• romandaki - kendi deyimiyle "ebedi çaylak" !
    ekşisözlük geldi tabi hemen aklıma, not düşeyim dedim!
  • john fowles'un çocukken "th" sesini "f" olarak telaffuz etmesinden esinlenerek isimlendirdiği karakter..
    kitabın` :the magus"sonsöz"ünde fowles,urfe'ün "yeryüzü"nü :earth` temsil ettiğini söyler bu yüzden..
    ayrıca, karakterin özelliklerinden biri kadınların karşı koyamadığı bir şeytan tüyüne sahip olmasıdır..
  • buyucu'nun enteresan karakteri. filme cekilse kendisini edward norton cok guzel canlandirir gibi bir his var icimde.
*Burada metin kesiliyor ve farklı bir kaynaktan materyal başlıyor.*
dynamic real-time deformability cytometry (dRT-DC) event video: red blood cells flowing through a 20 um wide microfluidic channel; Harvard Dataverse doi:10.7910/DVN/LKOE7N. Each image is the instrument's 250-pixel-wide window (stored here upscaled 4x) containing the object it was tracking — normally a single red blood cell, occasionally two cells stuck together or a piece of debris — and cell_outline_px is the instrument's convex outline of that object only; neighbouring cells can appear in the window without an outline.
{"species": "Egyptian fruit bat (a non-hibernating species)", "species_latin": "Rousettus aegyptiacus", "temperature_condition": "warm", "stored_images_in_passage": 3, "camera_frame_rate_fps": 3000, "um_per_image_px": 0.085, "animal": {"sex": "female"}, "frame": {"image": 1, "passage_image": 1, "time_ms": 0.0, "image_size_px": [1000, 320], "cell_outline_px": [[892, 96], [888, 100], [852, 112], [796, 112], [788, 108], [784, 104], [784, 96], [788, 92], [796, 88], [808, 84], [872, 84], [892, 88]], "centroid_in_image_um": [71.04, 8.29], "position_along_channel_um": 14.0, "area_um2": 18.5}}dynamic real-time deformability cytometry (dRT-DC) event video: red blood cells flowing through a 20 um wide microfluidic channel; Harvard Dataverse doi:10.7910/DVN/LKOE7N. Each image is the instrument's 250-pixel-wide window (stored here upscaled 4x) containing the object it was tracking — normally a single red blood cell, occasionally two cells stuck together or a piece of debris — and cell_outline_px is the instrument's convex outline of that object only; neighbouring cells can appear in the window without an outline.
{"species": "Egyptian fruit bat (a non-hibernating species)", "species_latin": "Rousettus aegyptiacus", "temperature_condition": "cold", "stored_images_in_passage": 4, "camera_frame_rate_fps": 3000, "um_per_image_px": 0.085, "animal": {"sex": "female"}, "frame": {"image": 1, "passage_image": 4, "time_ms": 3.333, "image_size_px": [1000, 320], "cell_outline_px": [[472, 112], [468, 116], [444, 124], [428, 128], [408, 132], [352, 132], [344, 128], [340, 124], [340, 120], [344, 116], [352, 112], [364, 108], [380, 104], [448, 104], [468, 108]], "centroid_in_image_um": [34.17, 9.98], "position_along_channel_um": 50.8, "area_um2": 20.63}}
  • çocuklugum(n)u bilir(im) sonra kayış uzunca bir süre kopuk. nihayet yine kesişti yollar.ukala falan ama hastasıyım ulan, rafine zevkleri var, kültür desen şahane, hayat nasıl yaşanır biliyor belli, serseri ruhlu, durmaksızın konuşabilir ama bir nokta çok muhim: canı isterse, keyif insanı yani, kafasını laf olsun diye tutmuyor düşünmüş taşınmış meseleler üstüne, ondan yani, hastasıyım. bu böyle biline.
  • ayıp etmiş bir karakter. koca bir kitap boyunca sadece ayıp eden tek baş karakter.
  • dayaklıktır. gereken dayağı fowles atmış diyebilirim. bu dayağın aslının özdayak olup olmadığı muallak.
  • (bkz: örf), earth
    (bkz: conchis)
  • nicholas urfe, bizi hiç şaşırtmamıştı. her insandan beklenileni yapmış, gizemli olanı ve kendine değerli hissettireni seçmişti. orijinal hissetmek istiyordu. yazdığı şiirler onu bir şair yapsın, düşündüğü şeyler onu bir filozof yapsın istedi. julie ona bunu vaad etmişti. sahip olamadığı bu masum aşk, bu tamamlanmamış cümleler ona hayatının henüz bitmemiş bir macera olduğunu söylüyordu. nicholas urfe bizi hiç şaşırtmadı. bu kadar özel olma isteği onu sıradan bir insan yapmıştı.